– Что ты мне подсовываешь какого то мальчишку-студента. Ведь его тут же обманут. Ты мне жулика дай, но чтоб умел вертеться.
Я снова повторил, что буду честно работать и не допущу недостачи. Комендант, надеясь на брюки, одеяло и будущий хлеб, поддержал меня.
Так я стал хлеборезом, вошёл в число «лагерных придурков». Меня перевели в особый барак для обслуги. Соседями стали повар из зэков, каптёрщик, нарядчик, комендант, учётчик, конторщики, несколько женщин из числа расконвоированных зэчек. Одна из них, довольно пожилая, отбывавшая срок за убийство, отвечала за чистоту на кухне. Ей поручили убирать и мою хлеборезку. Я поднимался ночью, чтобы к подъёму приготовить на всех триста с лишним паек по 500 грамм. В семь утра раздавался сигнал подъёма, ко мне спешили бригадиры и получали пайки на бригаду. Раздав хлеб, я ложился досыпать. В эти часы приходила моя уборщица. Я спал тут же, у остатков хлеба и острых хлеборезных ножей, не думая, что она зарежет меня и украдёт оставшийся хлеб. Она была достаточно сыта, днём убирая кухню, a ночью ублажая повара. Сильно немолодая, наполовину беззубая, она сохраняла ещё сексуальную энергию и по ночам из соседней комнаты, где жил повар, ко мне доносились их любовные восторги.
Обслугу держали отдельно от общей массы, чтобы мы не контактировали с ними: ограждали от их посягательств и пресекали возможные наши хитрости. Через пару дней ко мне явился комендант, потребовал дать буханку хлеба. Пришлось отказать:
– Я честно режу пайки, грамм в грамм, воровать у работяг не буду, и мне неоткуда взять буханку для тебя. Если у тебя появится буханка, все поймут, что хлеборез – вор. А я не хочу получить срок.
Он набычился, попробовал давить, я твёрдо стоял на своём. Отношения были испорчены, но работал я старательно, и поводов для придирок ко мне не было. Чтоб поймать меня на жульничестве, устраивались внезапные ревизии: подготовленные в раздаче пайки, штук 10–15 укладывались на весы и взвешивались.
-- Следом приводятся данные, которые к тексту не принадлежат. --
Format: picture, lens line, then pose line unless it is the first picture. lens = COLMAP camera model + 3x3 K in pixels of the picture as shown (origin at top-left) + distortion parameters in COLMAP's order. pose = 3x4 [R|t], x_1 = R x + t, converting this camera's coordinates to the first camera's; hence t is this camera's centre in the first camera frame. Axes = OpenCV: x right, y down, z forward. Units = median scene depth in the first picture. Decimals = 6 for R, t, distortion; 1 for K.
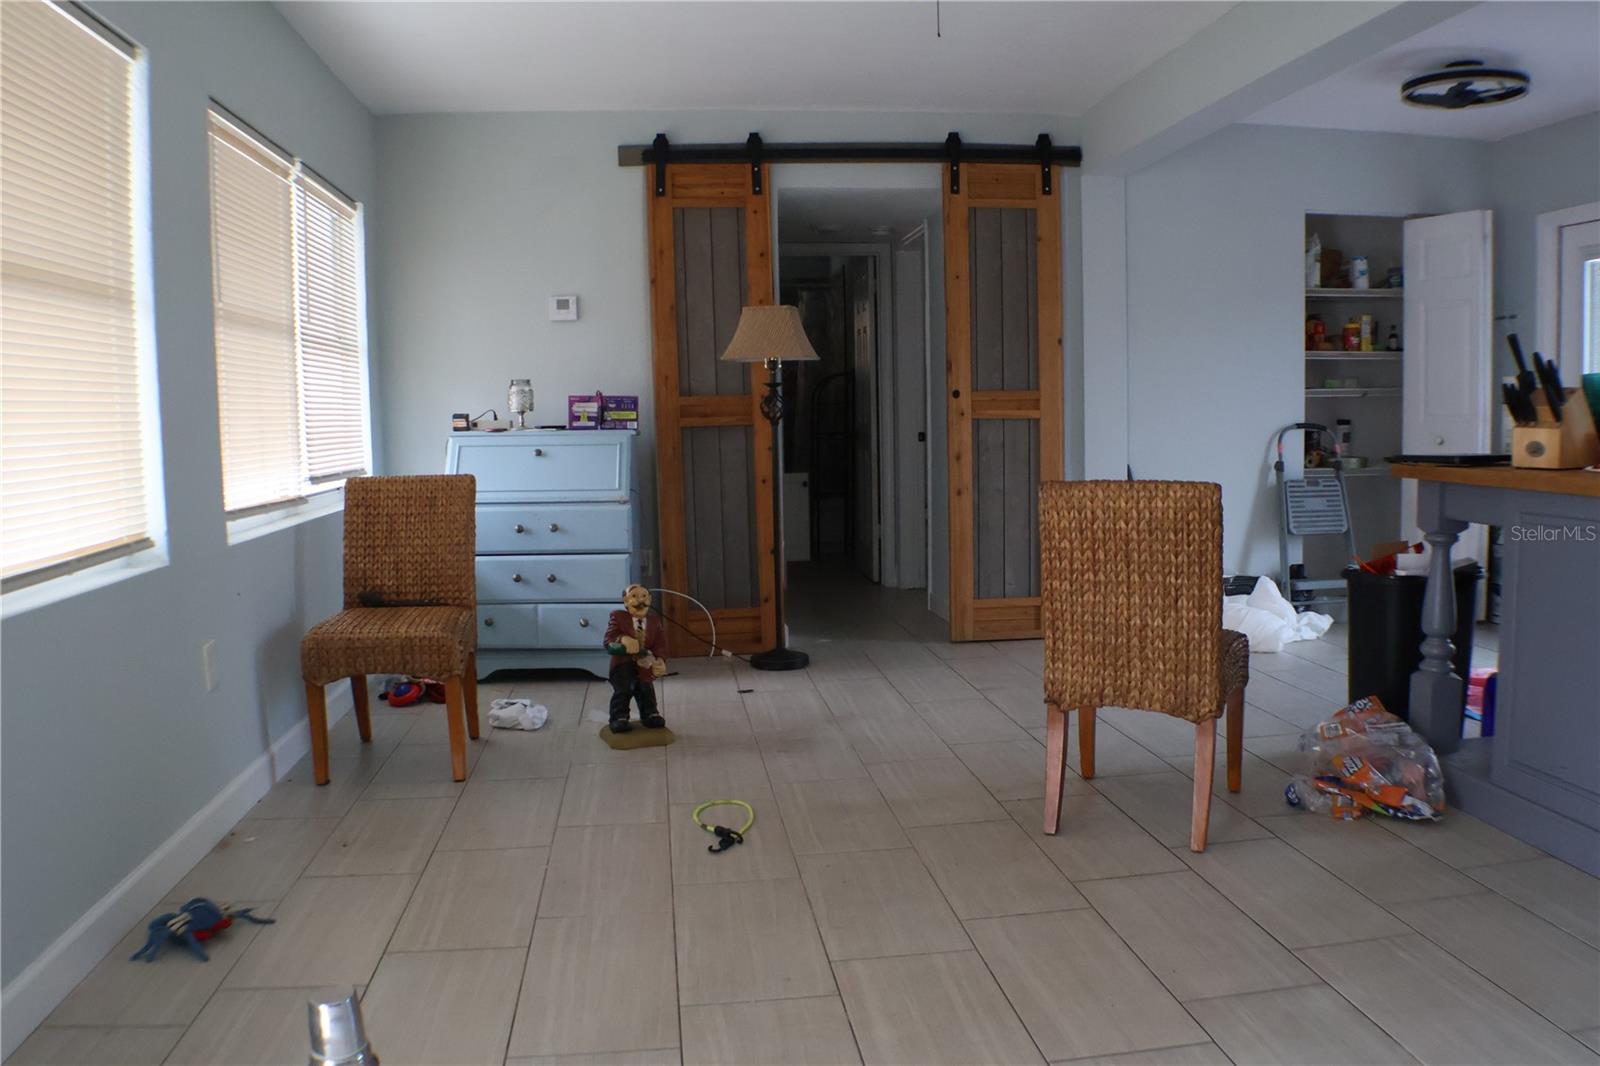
lens RADIAL K [[1203.4, 0, 800.0], [0, 1203.4, 533.0], [0, 0, 1]] dist [-0.150448, -0.000501]
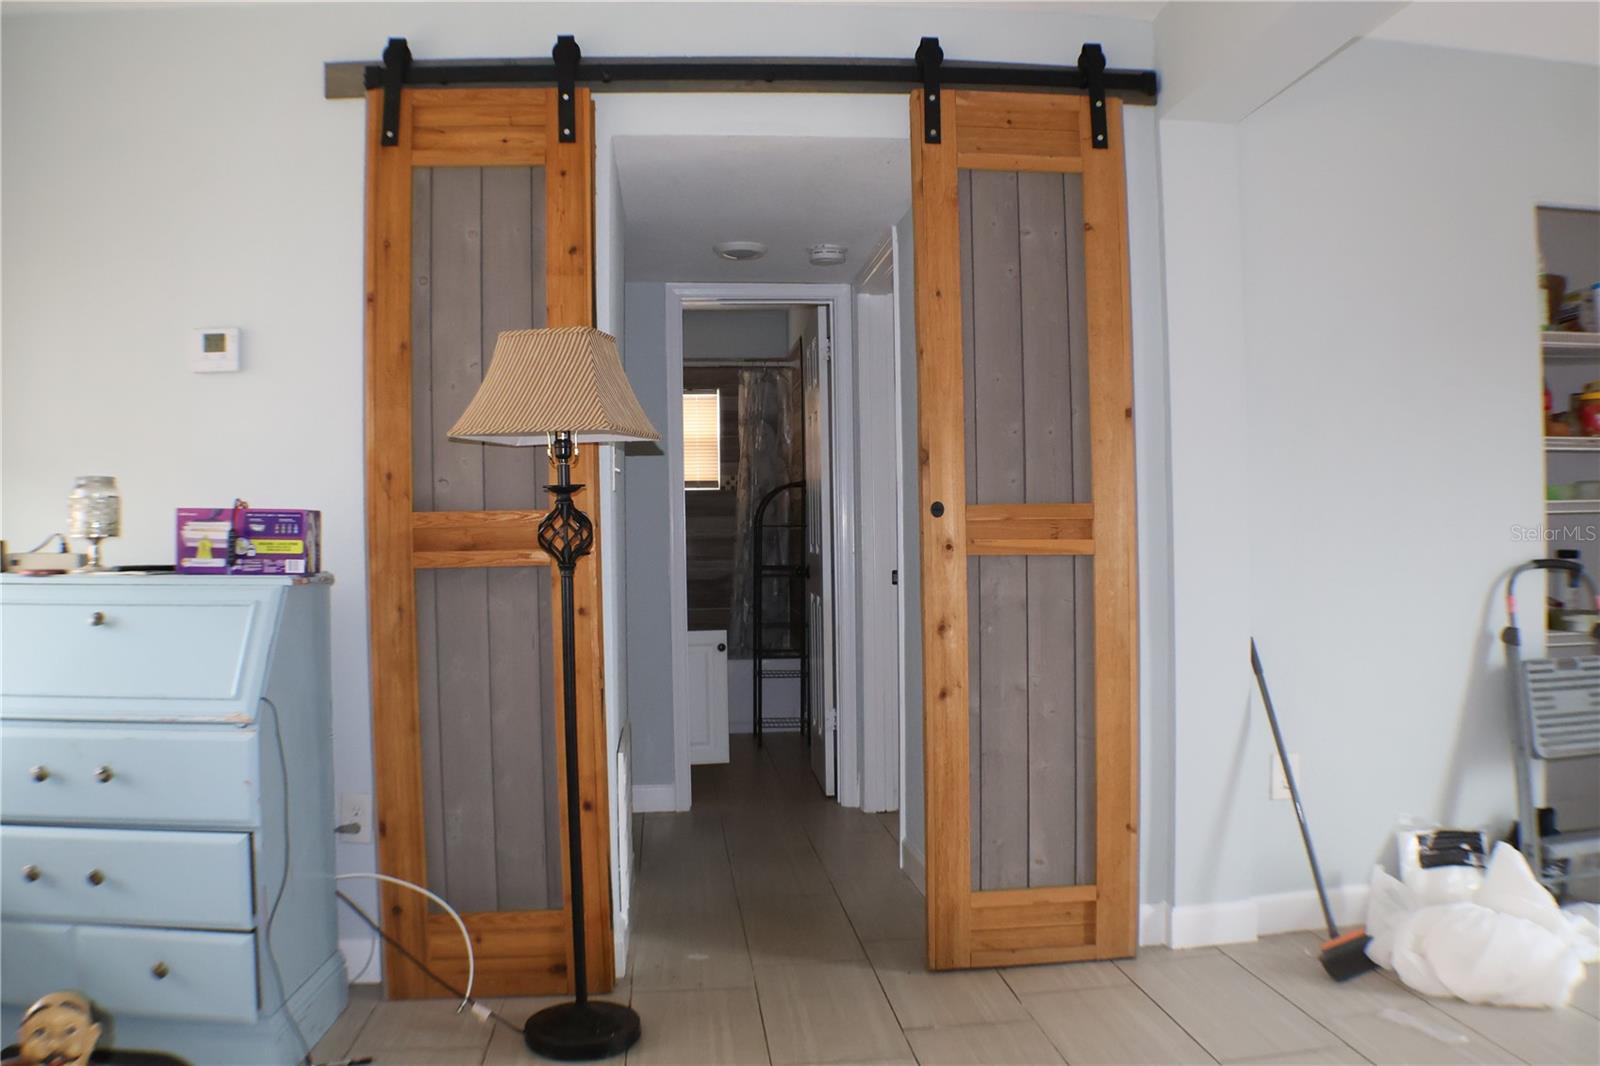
lens RADIAL K [[1203.4, 0, 800.0], [0, 1203.4, 533.0], [0, 0, 1]] dist [-0.150448, -0.000501]
pose [[0.999898, 0.005067, -0.013361, 0.077498], [-0.006382, 0.994938, -0.100284, -0.052136], [0.012785, 0.100359, 0.994869, 0.473975]]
Если бы я недовешивал в каждой пайке хотя бы только пять граммов, то уже в десятке паек это была бы заметная недостача в 50 граммов. Но я был честен, и ревизионеры (однажды даже пришёл сам начальник) каждый раз убеждались в моей безупречности.
Режим дня однообразно насыщен новой деятельностью. Я встаю в четыре часа ночи и готовлю к утренней раздаче триста с лишним полукилограммовых паек. В семь утра раздавал их, получал на кухне свою баланду и ложился досыпать. В десять шёл за лошадью, запрягал её в сани и ехал за хлебом на соседнюю подкомандировку, построенную уже давно для уголовников и имевшую пекарню. Привезя хлеб, начинал готовиться к вечерней раздаче, которая отличалась от утренней дифференцированием паек: кому 150 граммов, кому 250, кому 350, а некоторым особым ударникам и 450. Каждый день конторщики готовили мне особую «шахматку для раздачи хлеба з/к и с/к», где указывалось, сколько и каких паек полагалось каждой бригаде. Бригадиры получали по этому списку, после чего я шёл за ужином и ложился спать.
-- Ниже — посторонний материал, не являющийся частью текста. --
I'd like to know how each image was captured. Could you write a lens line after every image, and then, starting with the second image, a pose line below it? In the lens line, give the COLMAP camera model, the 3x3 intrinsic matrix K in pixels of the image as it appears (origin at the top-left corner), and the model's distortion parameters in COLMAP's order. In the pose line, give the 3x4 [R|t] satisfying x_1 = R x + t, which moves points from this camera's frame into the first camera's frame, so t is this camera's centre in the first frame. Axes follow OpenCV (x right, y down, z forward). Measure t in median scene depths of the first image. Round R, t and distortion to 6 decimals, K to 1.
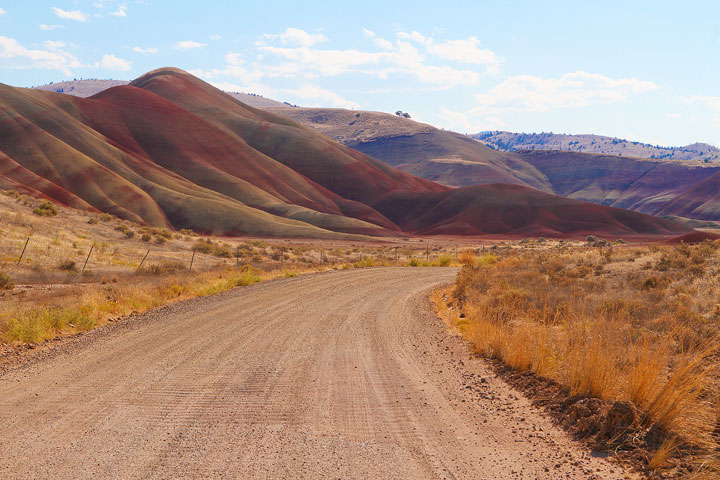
lens RADIAL K [[1795.3, 0, 360.1], [0, 1795.3, 240.0], [0, 0, 1]] dist [0.022432, 0.000000]
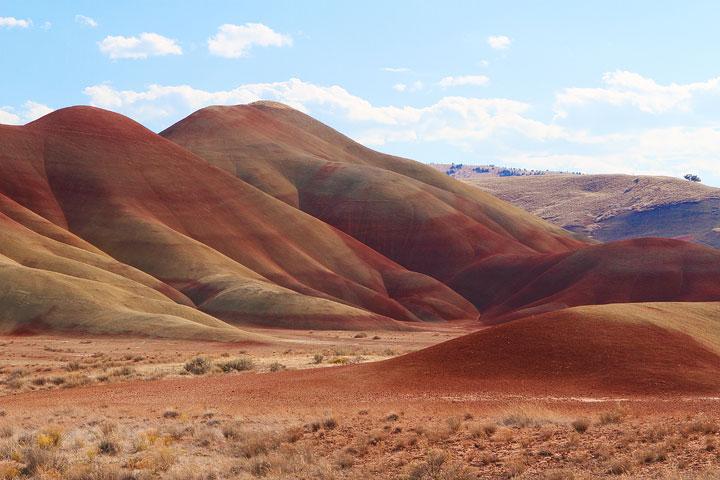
lens RADIAL K [[1795.3, 0, 359.8], [0, 1795.3, 240.0], [0, 0, 1]] dist [0.022432, 0.000000]
pose [[0.978762, -0.025140, -0.203451, 0.044306], [0.014953, 0.998563, -0.051455, -0.000418], [0.204452, 0.047319, 0.977732, 0.160315]]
Пекарь был хороший человек и даже иногда угощал меня куском белого хлеба. В начале мая ещё лежал снег, хотя дорога стала местами проседать. Я получил хлеб, уложил его в мешки и двинулся в обратный путь. Как вдруг меня нагнало трое молодых уголовников с топорами, угрожая ими отобрали несколько буханок и смеясь убежали. Я погнал лошадь домой в ужасе от того, что меня теперь надолго посадят.
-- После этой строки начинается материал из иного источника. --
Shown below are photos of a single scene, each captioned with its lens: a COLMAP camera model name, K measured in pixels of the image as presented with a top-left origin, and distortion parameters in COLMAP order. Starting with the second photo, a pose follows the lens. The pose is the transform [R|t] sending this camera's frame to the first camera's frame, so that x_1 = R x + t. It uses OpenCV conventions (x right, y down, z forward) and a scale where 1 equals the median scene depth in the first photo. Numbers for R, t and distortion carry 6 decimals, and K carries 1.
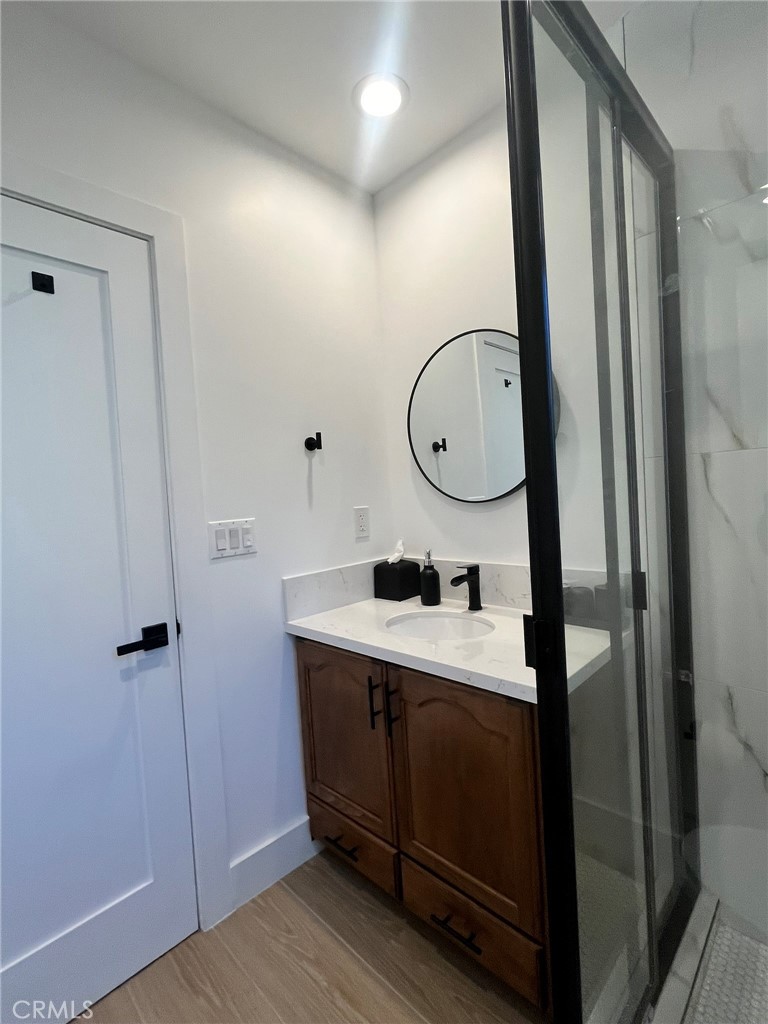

Приехал, бросился к начальнику, тот наорал, но тут же позвонил своему соседу. Скоро приехал тамошний опер, забрал меня с собой и повёз к себе. Выстроили весь наличный состав и предложили мне опознать нападавших. Я узнал молодых негодяев, их схватили и принудили показать, где спрятан хлеб. Часть они уже съели, а часть буханок мне вернули. Пекарь додал мне недостающий хлеб, записав его на меня в качестве долга. Потом я несколько дней не ел хлеба, чтобы покрыть недостачу.